UFFICIO NAZIONALE PER L'EDUCAZIONE, LA SCUOLA E L'UNIVERSITÀ
DELLA CONFERENZA EPISCOPALE ITALIANA

E un ragazzo italiano su 3 si dice «in ricerca di Dio»

Nella fascia 18-29 anni gli intervistati si dichiarano credenti per il 35% del totale e uno su due “cattolico”, anche se soltanto una minoranza va a Messa almeno una volta al mese
1 Marzo 2024

Come si colloca l’Italia dentro la ricerca «Footprints. Young People: Expectations, Ideals, Belief?». Con alcune conferme sulla secolarizzazione in atto, e qualche particolarità rispetto agli altri paesi coinvolti. Il dato più interessante è che l’Italia sia l’unico paese in cui alla domanda «Credi in Dio?» risponde in maniera consistente – ben il 32% - indicando l’opzione «Sono in ricerca».

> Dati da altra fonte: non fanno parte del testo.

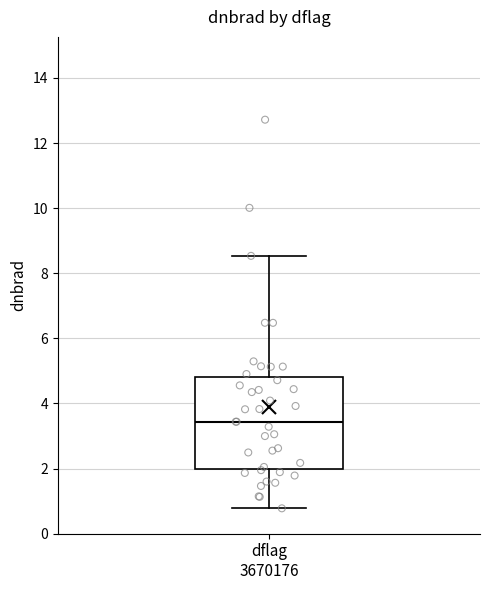

Transcribe this box plot: give where the median line is, the range the box spans, and where the two whiskers end, as read against the y-axis. The values are not printed on the chart, so give them approximately, as read against the axis.

median 3.4, box 2.0 to 4.8, whiskers 0.8 to 8.6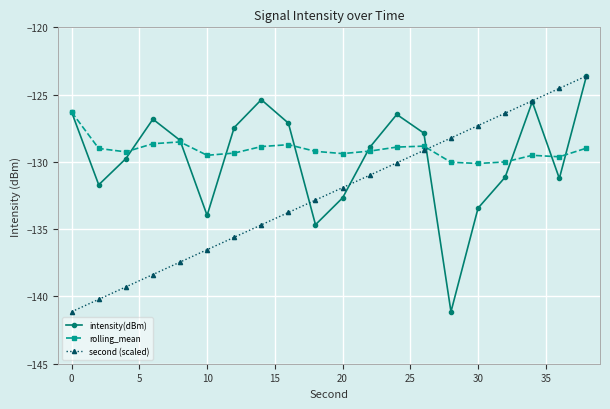

What is the greatest value displayed?

-123.6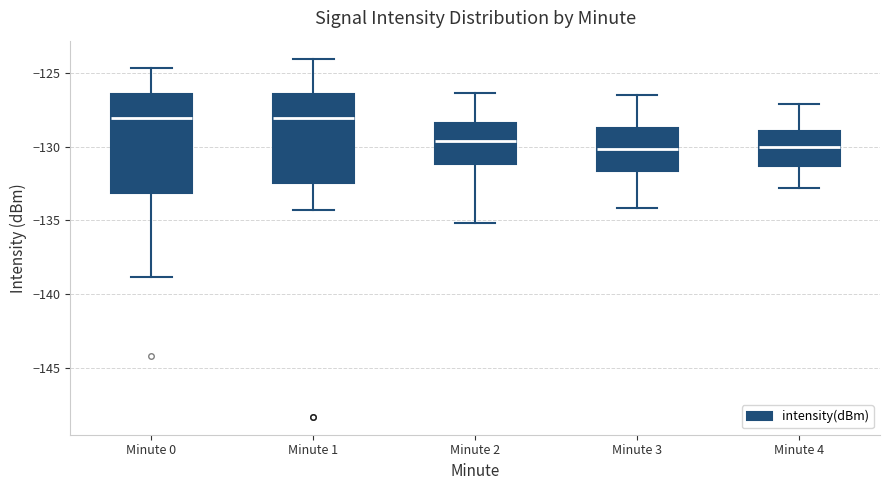

Where is the lower edge of the box for Minute 0 on the y-axis? The values are not printed on the chart, so give them approximately, as read against the axis.

-133.0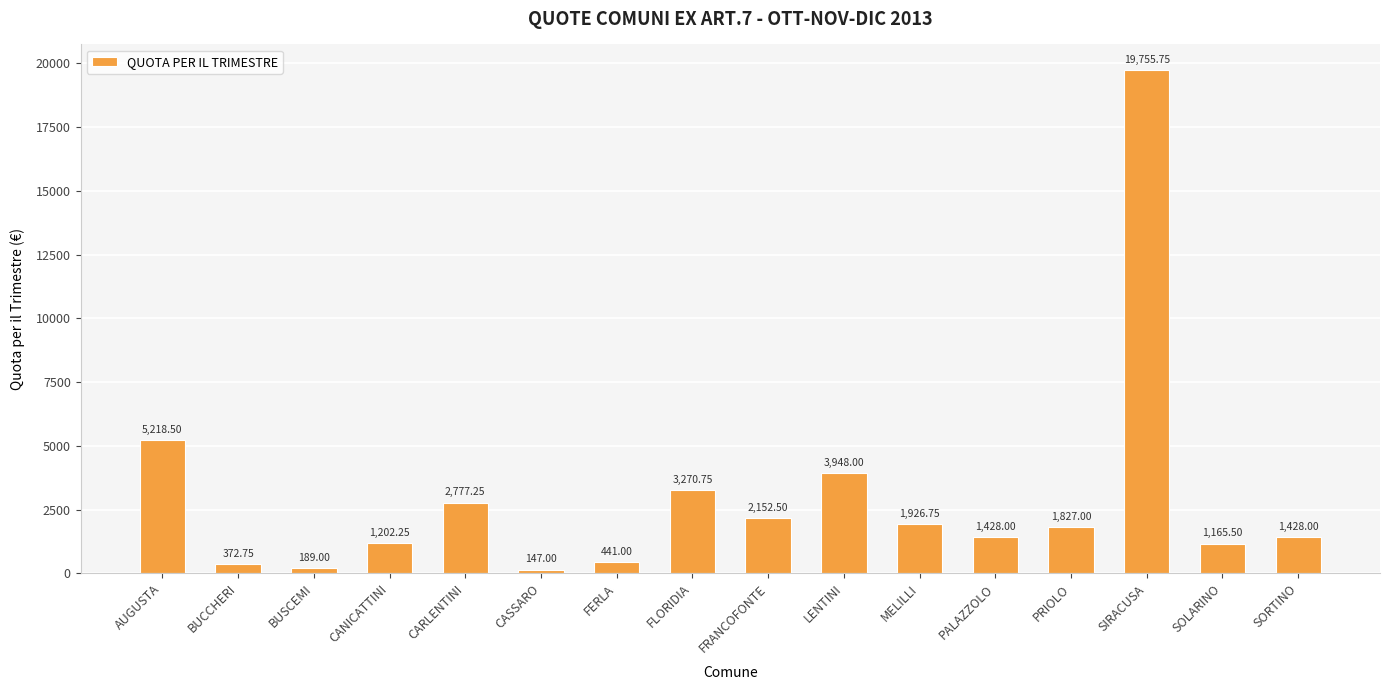

What is the greatest value displayed?

19755.8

A sottolineare questa particolarità è Cecilia Galatolo, dottoranda presso la Pontificia Università della Santa Croce e parte del team che ha partecipato alla ricerca. Per la dottoressa Galatolo infatti «a livello nazionale la fede cattolica è molto radicata e tutti ricevono una infarinata di educazione religiosa, quindi in qualche modo anche tra coloro che lasciano si nota una sorta di “nostalgia”». La rottura tra giovani e parrocchia avviene proprio «tra gli 11 e i 14 anni, in cui ci si allontana pur conservando spesso un buon ricordo» ed è anche dovuto a questo – almeno in parte – quel dato relativo all’essere in «ricerca».

Anche perché l’Italia ha un’altra particolarità: per gli italiani o si è cattolici o si è non credenti. La maggior parte delle altre confessioni religiose vengono percepite come «estremiste». Se in Argentina o in Brasile le Chiese evangeliche sono considerate come una opzione in caso di uscita dal cattolicesimo, in Italia non si ha percezione di una «offerta» alternativa, per cui i giovani che lasciano la frequenza alla vita della Chiesa tendono a farsi un “dio” a propria misura, piuttosto che misurarsi con altre possibilità.

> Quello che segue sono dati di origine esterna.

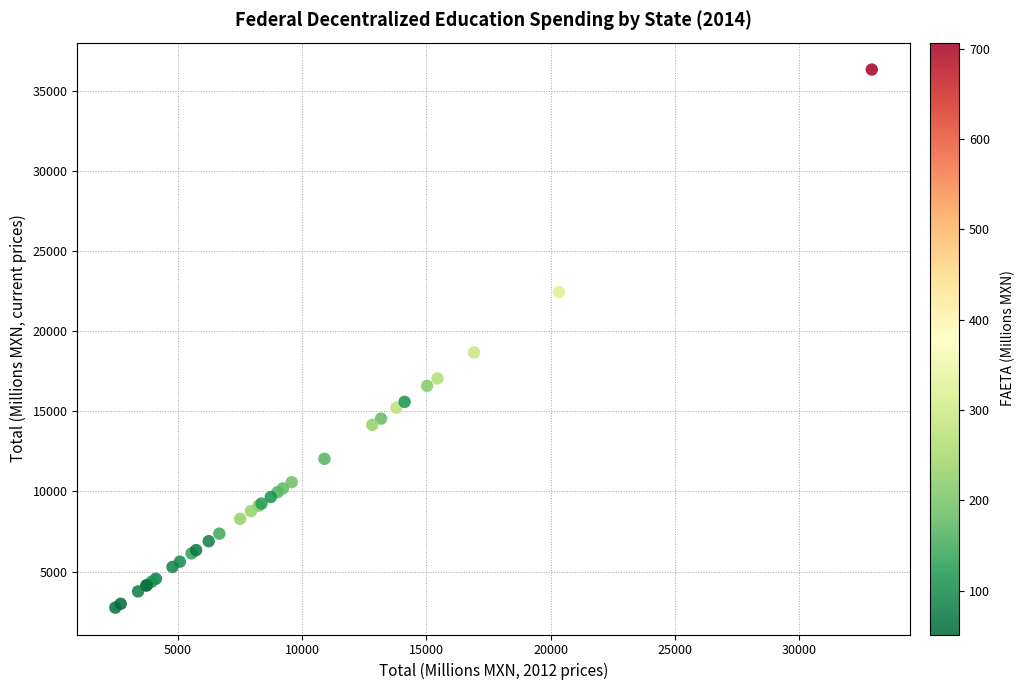

What Y value in the scatter plot is closest to 19546?

18682.7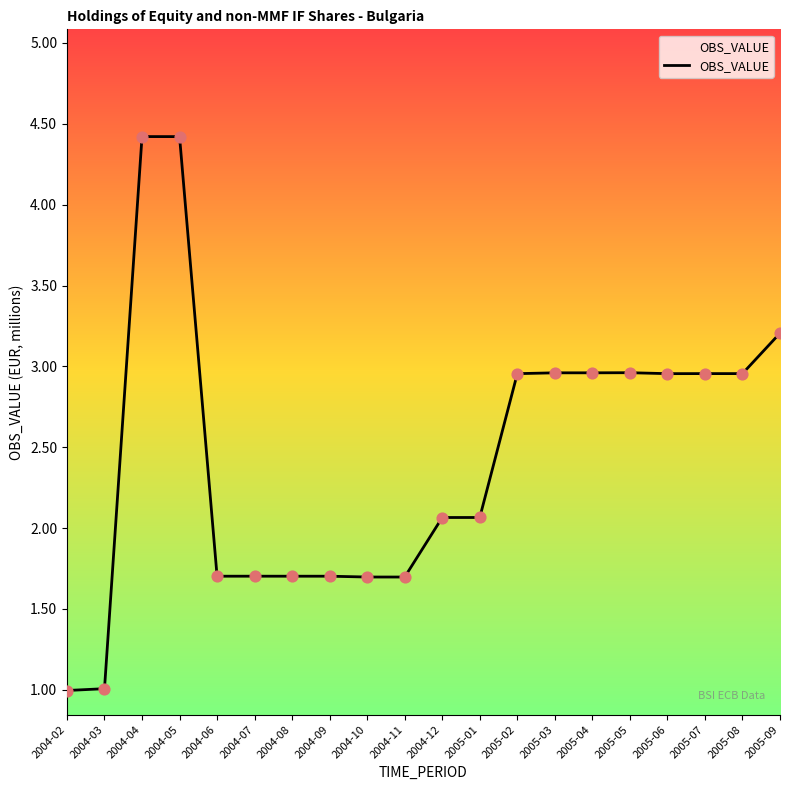

What is the change in value from 2004-06 to 2005-04?

+1.3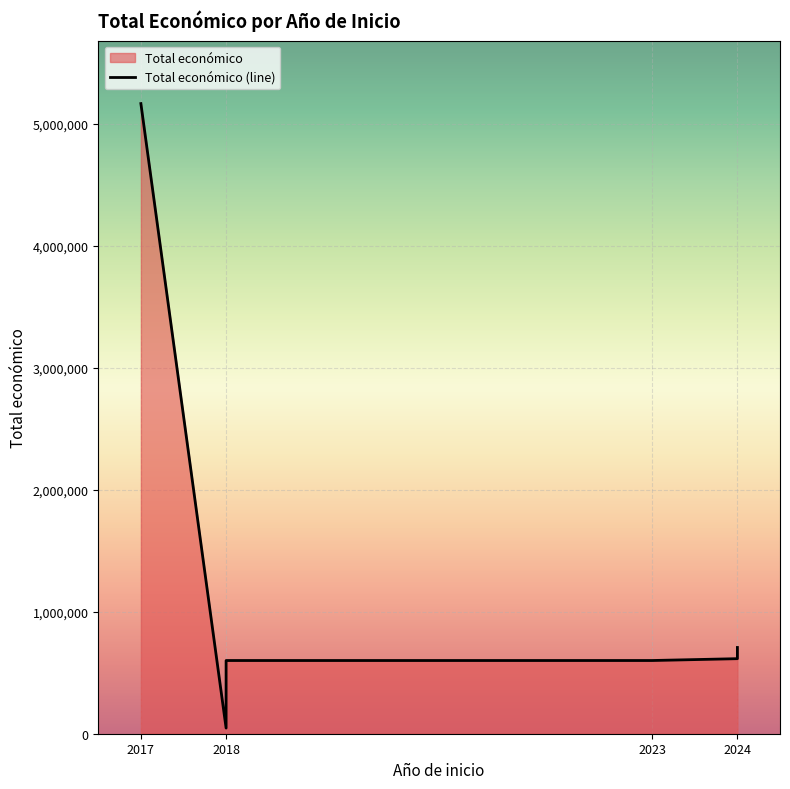

Reading left to right, what are all the values shown in this chart?

2023=599883	2018=46300	2024=614907	2024=706697	2018=599806	2017=5163335	2018=540000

D’altro canto nella fascia 18-29 anni i giovani si dichiarano credenti per il 35% del totale degli intervistati e uno su due cattolico, anche se poi soltanto una minoranza va a Messa almeno una volta al mese. Un panorama apparentemente contraddittorio se si pensa che il 64% dei cattolici ritiene la Chiesa «una istituzione umana e divina che esiste per il bene dell’umanità» voluta da Dio. Ugualmente il 53% crede nella presenza reale di Cristo nell’Eucaristia, e percentuali analoghe sull’efficacia dei Sacramenti. Eppure solo il 6% dichiara di fermarsi a pregare davanti al Santissimo Sacramento. Una distanza tra il riconoscere il Magistero e vivere una relazione personale con il Signore. Quest’ultimo sempre più identificato in un maestro da ascoltare – seppur di origine divina per la maggioranza degli intervistati –, ma con cui si ha difficoltà a instaurare un rapporto di intimità. Tra coloro che smettono di andare alla Messa la maggior parte risponde «non la ritengo necessaria» o «la ritengo una formalità» pur continuando a definirsi cristiani e cattolici. Insomma perde peso la dimensione comunitaria della fede.